For the first time in the history of science, physicists from the LOA laboratory (Laboratoire d'Optique Appliquee), France, have created a so-called relativistic plasma mirror, a region induced by laser light, inside which free plasma electrons move almost at the speed of light. And the most remarkable thing in this case is that this plasma mirror is "updated" at a fairly high rate - about a thousand times per second.

When an intense pulse of laser light ionizes the surface of a material target, it creates a cloud of plasma so dense that the whole thing becomes opaque to light, even if the target was previously completely transparent. Laser light is simply reflected from such a plasma mirror. But, during such a reflection, a process called surface higher harmonic generation (SHHG) occurs, which "compacts" the laser light pulses, making them even shorter and more intense, which is of interest to some areas of science and technology.

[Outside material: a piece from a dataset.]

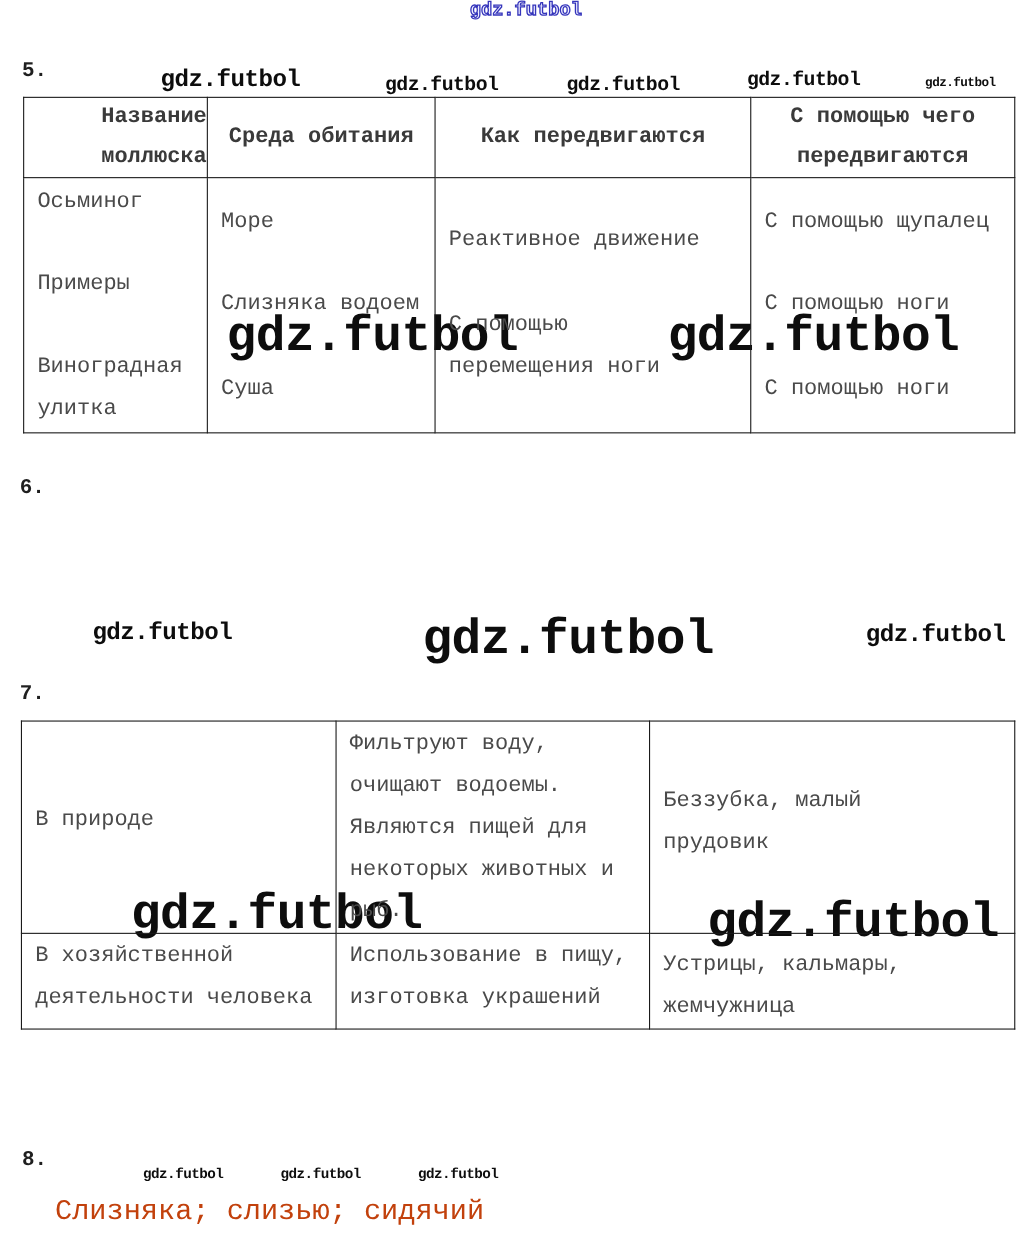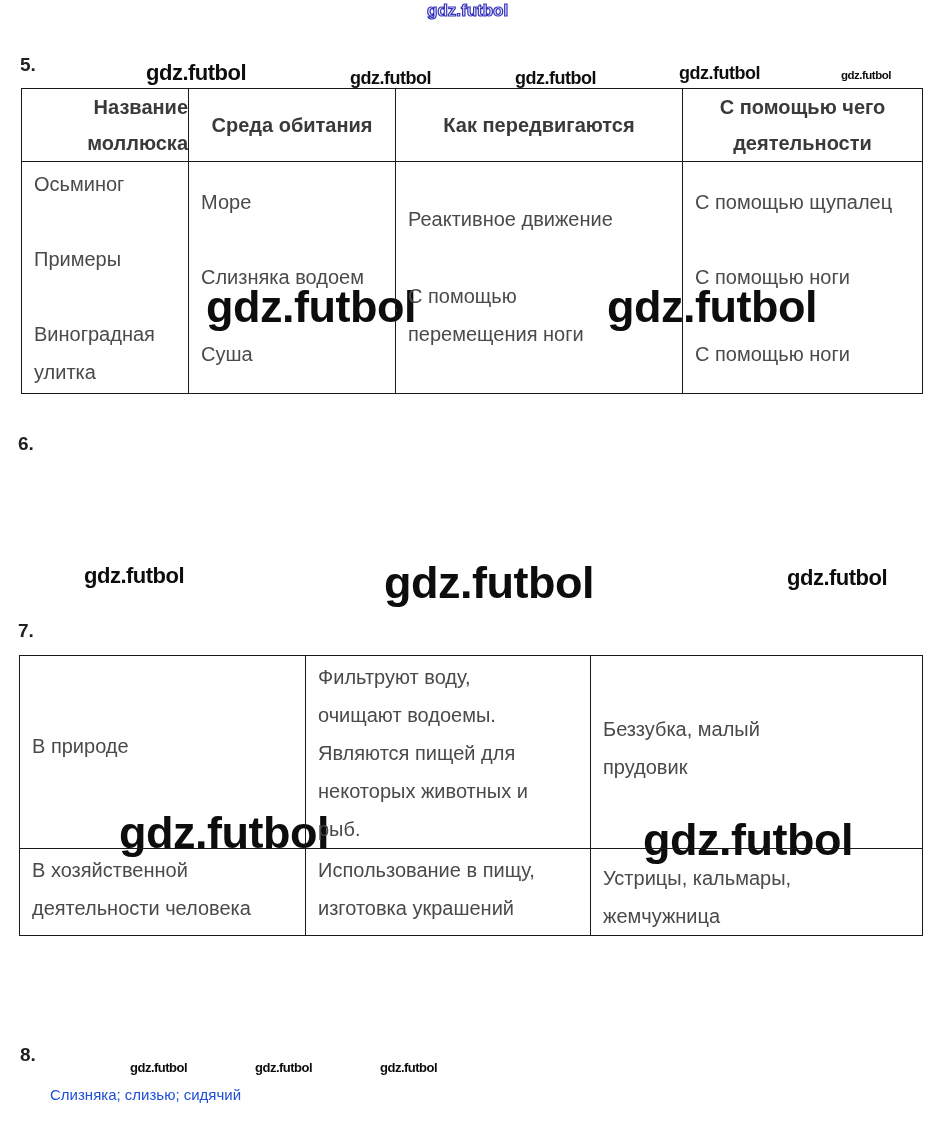"gdz.futbol" .page { font-family: Liberation Sans, sans-serif -> Liberation Mono, monospace }
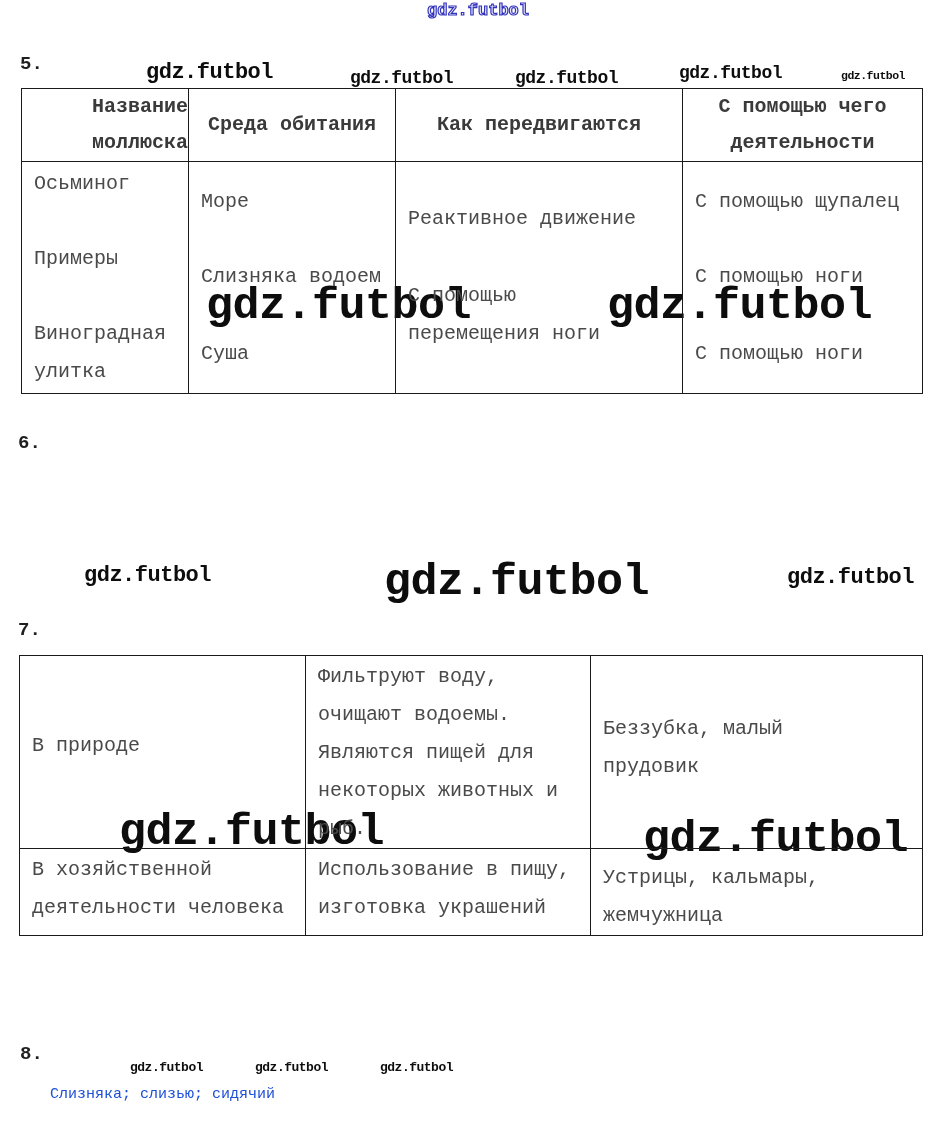"С помощью чего" th { text: деятельности -> передвигаются }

However, the "brittle nature" of the SHHG process imposes a number of stringent requirements on the laser parameters, such as spatiotemporal pulse quality and temporal contrast, as well as a huge peak power, which must be measured in terawatts, i.e. thousands of gigawatts. And this is the reason why all previous experiments in this direction were carried out with a low (less than 10 times per second) generation-update frequency of the plasma mirror.

To do this, French scientists have developed a new terawatt-class laser capable of generating pulses of less than 4 femtoseconds, thousands of times per second. At the same time, all other laser parameters also meet the requirements of the SHHG process. Moreover, scientists have implemented a new technology that uses two pulses to create or maintain a plasma mirror. The first impulse creates a plasma cloud and contributes to its expansion. With a short delay, the main light pulse follows, which makes it possible to control the plasma density gradient, which determines many parameters of the plasma mirror.

At the next stages of their research, French scientists plan to tackle the problem of refocusing radiation reflected from a plasma mirror, which will make it possible to obtain light pulses of less than a femtosecond duration with a record high level of intensity (brightness).